Hotch posa une main maladroite sur le mur de droite et avança en titubant. Il arrivait étrangement à faire abstraction de ce qui venait probablement de se passer dans la pièce précédente, comme si son subconscient tentait de le protéger de cette ultime souffrance… Il se sentait mis en quarantaine, écarté de la réalité, une fois de plus.

Mais il préférait, pour une fois, être épargné.

Il progressa lentement. Soudain, l'un de ses pieds rencontra une masse dure. Un bloc de béton. Sa respiration s'emballa légèrement, même s'il restait assez insensible à ce qui l'entourait, comme si tout son corps était recouvert par un voile épais et assourdissant.

La peur s'éveillait cependant doucement.

Il se mit à quatre pattes et prit une longue inspiration avant de pousser le bloc qui se déplaça difficilement. Une fois un trou assez grand dégagé, il passa avec précaution sa tête puis son corps. Un souffle rauque et furieux résonnait dans cette nouvelle pièce.

Le voile qui recouvrait ses sens se déchira un peu plus.

Il se releva silencieusement.
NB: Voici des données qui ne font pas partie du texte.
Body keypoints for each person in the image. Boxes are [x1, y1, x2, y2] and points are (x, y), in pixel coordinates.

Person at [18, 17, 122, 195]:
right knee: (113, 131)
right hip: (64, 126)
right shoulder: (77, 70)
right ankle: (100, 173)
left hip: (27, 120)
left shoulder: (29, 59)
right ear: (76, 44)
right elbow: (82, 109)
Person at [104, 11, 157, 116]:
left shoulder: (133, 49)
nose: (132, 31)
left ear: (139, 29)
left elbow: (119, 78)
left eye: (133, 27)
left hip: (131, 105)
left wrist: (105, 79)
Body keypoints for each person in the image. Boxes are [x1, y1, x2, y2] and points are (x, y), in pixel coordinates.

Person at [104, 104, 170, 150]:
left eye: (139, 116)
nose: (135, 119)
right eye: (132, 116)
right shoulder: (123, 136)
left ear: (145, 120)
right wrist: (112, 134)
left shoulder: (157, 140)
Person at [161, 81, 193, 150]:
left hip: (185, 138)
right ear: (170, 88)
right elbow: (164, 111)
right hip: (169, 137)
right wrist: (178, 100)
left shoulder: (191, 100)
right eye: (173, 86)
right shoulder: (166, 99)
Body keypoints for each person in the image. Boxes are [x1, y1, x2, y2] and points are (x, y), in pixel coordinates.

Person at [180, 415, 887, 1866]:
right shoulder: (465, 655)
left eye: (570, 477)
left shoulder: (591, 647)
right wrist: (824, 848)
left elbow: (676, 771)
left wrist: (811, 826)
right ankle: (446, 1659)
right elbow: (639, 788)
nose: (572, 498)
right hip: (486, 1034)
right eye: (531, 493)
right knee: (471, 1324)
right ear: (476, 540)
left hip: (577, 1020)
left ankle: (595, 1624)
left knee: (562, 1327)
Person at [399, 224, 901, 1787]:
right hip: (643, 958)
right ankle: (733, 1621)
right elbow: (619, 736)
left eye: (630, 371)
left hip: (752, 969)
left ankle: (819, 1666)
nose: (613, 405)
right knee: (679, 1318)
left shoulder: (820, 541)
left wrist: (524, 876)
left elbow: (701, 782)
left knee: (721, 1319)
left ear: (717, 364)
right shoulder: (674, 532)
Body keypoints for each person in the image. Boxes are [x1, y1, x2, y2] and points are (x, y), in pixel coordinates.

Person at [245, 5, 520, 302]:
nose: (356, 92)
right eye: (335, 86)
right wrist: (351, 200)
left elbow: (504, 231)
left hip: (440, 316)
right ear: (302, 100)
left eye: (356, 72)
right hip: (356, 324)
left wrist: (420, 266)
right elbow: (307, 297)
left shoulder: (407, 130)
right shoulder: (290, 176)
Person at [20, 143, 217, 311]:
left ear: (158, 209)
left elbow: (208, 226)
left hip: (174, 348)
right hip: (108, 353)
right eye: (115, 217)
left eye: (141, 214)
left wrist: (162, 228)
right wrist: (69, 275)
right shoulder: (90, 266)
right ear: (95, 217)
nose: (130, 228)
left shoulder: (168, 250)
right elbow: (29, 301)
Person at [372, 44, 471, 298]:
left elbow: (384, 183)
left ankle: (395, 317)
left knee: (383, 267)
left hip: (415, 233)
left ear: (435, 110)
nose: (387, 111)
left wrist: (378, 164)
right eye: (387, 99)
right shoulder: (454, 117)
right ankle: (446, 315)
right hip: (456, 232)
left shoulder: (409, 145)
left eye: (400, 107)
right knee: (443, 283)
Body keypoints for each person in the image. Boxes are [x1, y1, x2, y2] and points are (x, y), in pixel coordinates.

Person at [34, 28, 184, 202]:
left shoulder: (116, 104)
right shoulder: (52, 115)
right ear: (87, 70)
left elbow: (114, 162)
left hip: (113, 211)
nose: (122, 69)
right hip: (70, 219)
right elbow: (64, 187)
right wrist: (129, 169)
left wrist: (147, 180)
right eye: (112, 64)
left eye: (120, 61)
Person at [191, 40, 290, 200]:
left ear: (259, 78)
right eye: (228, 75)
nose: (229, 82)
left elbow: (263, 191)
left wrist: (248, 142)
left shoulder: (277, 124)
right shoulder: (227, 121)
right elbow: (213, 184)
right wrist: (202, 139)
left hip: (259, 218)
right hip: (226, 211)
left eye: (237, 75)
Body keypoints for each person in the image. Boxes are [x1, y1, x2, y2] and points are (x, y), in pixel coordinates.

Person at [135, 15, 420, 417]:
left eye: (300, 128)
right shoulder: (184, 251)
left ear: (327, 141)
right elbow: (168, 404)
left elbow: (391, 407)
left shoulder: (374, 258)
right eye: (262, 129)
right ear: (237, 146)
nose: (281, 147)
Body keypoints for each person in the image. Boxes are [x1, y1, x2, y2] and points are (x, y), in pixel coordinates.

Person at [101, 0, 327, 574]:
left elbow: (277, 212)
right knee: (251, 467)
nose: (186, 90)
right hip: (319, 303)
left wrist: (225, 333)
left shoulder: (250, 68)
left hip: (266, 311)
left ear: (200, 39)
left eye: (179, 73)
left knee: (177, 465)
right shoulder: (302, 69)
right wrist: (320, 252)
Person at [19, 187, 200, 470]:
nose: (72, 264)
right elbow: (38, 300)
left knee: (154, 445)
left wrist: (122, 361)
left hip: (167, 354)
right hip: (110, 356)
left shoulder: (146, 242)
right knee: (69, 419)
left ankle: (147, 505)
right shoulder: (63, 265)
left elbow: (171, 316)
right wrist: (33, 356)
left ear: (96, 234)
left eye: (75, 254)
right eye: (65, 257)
Son cœur battait dans ses tempes. Il frissonna d'anxiété. La personne ou la chose était assez loin de lui. Il restait cependant sur ses gardes, prêt à riposter, à se battre.

Brusquement, la lumière foudroya la pièce et Aaron se retrouva aussitôt au sol, les mains plaquées sur ses paupières closes. Après quelques secondes d'intense douleur rythmée par ses propres cris, il rouvrit légèrement les yeux et vit Morgan, étalé, un peu plus loin qui grognait rageusement.

Une voix familière s'éleva.

« Il y a une porte. Vous êtes deux. Elle est fermée pour l'instant. Elle s'ouvrira dans dix minutes. Bonne chance. ».

Hotch resta pétrifié au sol. Sa main gauche attrapa inconsciemment le tournevis toujours accroché à son poignet.

Il savait qu'il ne pourrait pas raisonner Morgan : il baignait dans la folie et l'irrationnel. Tout ce qu'il pouvait faire, c'était lutter…

Se battre contre lui. Jusqu'au bout.